The second Blackball Readers and Writers Festival will take place at Queen’s Birthday Weekend, running from midday Saturday 30th May to Sunday evening. Part of the transition of the Coast from extraction, the festival uses the underground mine as a model to apply to literature. This year’s theme is activists, renegades and recluses. It will take place once again in the beautiful setting of the local school.

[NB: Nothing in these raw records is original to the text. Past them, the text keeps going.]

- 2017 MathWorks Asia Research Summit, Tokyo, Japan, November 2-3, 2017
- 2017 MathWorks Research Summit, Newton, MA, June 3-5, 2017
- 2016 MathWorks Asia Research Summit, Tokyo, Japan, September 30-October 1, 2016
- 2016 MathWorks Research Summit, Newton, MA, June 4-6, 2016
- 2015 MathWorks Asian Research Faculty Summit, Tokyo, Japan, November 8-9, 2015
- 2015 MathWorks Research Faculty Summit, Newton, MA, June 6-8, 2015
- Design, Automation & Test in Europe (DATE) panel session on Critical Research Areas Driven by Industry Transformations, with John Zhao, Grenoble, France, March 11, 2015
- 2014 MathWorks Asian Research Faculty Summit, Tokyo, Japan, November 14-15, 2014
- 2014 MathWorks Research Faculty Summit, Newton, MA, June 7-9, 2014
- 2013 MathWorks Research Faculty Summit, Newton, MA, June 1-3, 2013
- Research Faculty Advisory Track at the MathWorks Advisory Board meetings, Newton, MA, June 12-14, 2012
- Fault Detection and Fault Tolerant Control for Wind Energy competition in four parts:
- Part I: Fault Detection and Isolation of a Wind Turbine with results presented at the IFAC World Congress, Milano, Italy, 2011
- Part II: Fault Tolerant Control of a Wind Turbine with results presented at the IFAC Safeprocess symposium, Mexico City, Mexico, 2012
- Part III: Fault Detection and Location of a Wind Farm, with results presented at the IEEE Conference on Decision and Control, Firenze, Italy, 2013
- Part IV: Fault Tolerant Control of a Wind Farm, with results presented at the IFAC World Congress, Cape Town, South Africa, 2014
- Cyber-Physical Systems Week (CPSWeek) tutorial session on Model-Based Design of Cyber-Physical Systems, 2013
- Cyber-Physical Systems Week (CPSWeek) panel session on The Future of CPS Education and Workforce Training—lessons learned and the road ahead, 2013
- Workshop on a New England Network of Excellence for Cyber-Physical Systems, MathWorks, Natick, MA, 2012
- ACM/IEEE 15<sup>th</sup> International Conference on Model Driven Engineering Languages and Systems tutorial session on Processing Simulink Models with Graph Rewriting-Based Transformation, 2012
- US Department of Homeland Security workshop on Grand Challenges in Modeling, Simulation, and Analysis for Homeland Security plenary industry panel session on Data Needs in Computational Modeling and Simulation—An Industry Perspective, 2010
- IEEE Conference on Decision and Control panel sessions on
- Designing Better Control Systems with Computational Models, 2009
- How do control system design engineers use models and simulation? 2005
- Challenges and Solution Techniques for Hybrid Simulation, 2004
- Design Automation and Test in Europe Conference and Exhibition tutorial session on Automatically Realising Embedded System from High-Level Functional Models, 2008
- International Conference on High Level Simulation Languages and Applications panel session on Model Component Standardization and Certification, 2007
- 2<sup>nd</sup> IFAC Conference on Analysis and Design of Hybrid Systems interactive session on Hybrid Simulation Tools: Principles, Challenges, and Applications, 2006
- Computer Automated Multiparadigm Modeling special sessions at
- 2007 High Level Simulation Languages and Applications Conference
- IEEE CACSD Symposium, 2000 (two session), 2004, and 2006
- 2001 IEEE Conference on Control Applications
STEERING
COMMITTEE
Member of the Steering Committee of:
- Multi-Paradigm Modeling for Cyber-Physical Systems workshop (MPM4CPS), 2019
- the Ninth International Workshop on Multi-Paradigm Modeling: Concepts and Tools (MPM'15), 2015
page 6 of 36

Pat White and David Young will ‘recover’ the work of Greymouth born, Peter Hooper, poet, teacher, novelist, environmentalist and mentor to young writers. Choosing to stay and write on the Coast, he was in some ways, a tragic figure. Pat White will then read some of his own poems. After dinner, Paul Maunder’s Waiting for Greta, a remake of the theatre classic Waiting for Godot will be performed. Sunday morning, Paddy Richardson will talk with Becky Manawatu, whose first novel, Auē, dealing with ‘kids, gangs and curdled masculinity’, has been very well received. Elspeth Sandys will then speak with David Young about her extensive writing life with a focus on her last work A Communist in the Family: Searching for Rewi Alley, a story that combines family memoir, biography, history and travelogue. After lunch Paul Maunder will talk with Nicky Hager, NZ’s best known investigative Journalist, whose books have covered environmental, political and military skulduggery. How did his work begin? What is the role of the journalist-writer, what is the methodology, what are the ethical issues? The afternoon will conclude with a panel discussion of writers, their source material and their motivation, chaired by Kennedy Warne. Tim Jones, whose latest novel is a Cli-Fi book, Where we land will be joined by Kathleen Gallagher, whose recent novel Inangahua Gold is inspired by local history and environment and Sandra Arnold, whose work ranges from the description of a mother daughter relationship during a battle with cancer to her recent historical novel, The ash, the well and the bluebell which begins with the Christchurch earthquake. The festival will include with a dinner at which people can read a letter of importance in their lives, as part of the festival’s aim to resurrect the art of the letter.
Full festival: $80, including lunches and Saturday dinner.